APOPO chief executive Christophe Cox said that it takes a human four days to clear 200 square meters, but it takes a rat 30 minutes. He said they’re good at it and humans are so confident of these rodents abilities that they play soccer on the area once it has been cleared.
Also, the fact that the rats weigh hardly anything to set off mines intended to kill humans and so it is a win-win situation. APOPO stresses that the rats were chosen as detection animals because they are so light and reassures readers that no one has ever been lost to a mine.
Magawa was born in Tanzania and trained for nine months to detect landmines and now has become the organization’s most effective and successful landmine detection rat or as APOPO calls him, HeroRAT. Magawa works in Cambodia, which has 3 million landmines still unaccounted for. Magawa has cleared 141,000 square meters of land and discovered 28 items of unexploded ordnance and 39 landmines.

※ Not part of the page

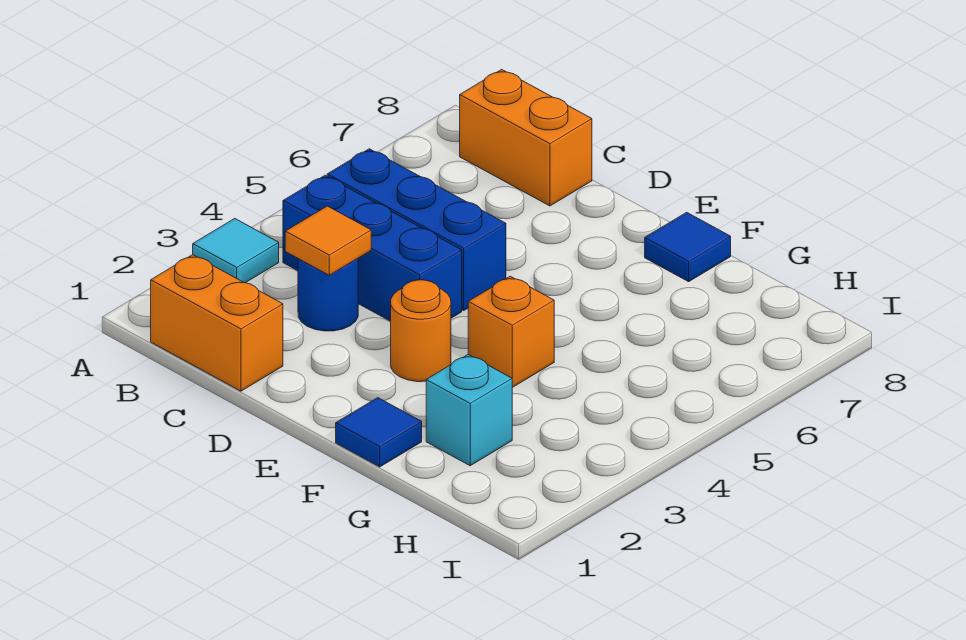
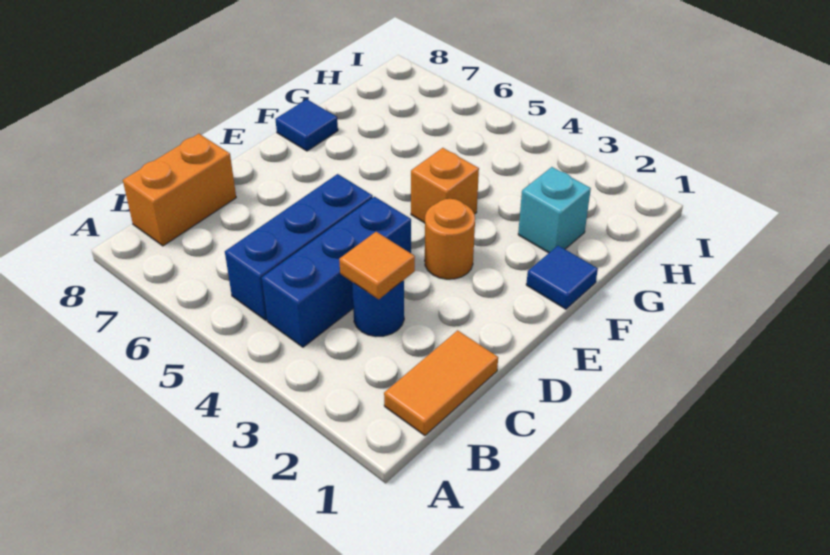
cyan 1x1 tile [193,219,279,283] -> none
orange 1x2 brick [151,255,283,391] -> orange 1x2 tile [384,330,498,435]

Because of his impeccable record, Magawa was recognized by the People’s Dispensary for Sick Animals late last month with the civilian award for animal bravery, the group’s highest civilian honor. “He can search the area of a tennis court in 30 minutes, something that would take a human with a metal detector up to four days,” the group confirmed in an article featuring the hard-working rat.
Magawa, is the first rat to receive a medal in the 77 years that the PDSA has been giving out awards, he joins other heroes like dogs and pigeons, horses and a cat too, according to the PDSA website. What a wonderful talent this rodent has of saving the lives of countless human beings around the world.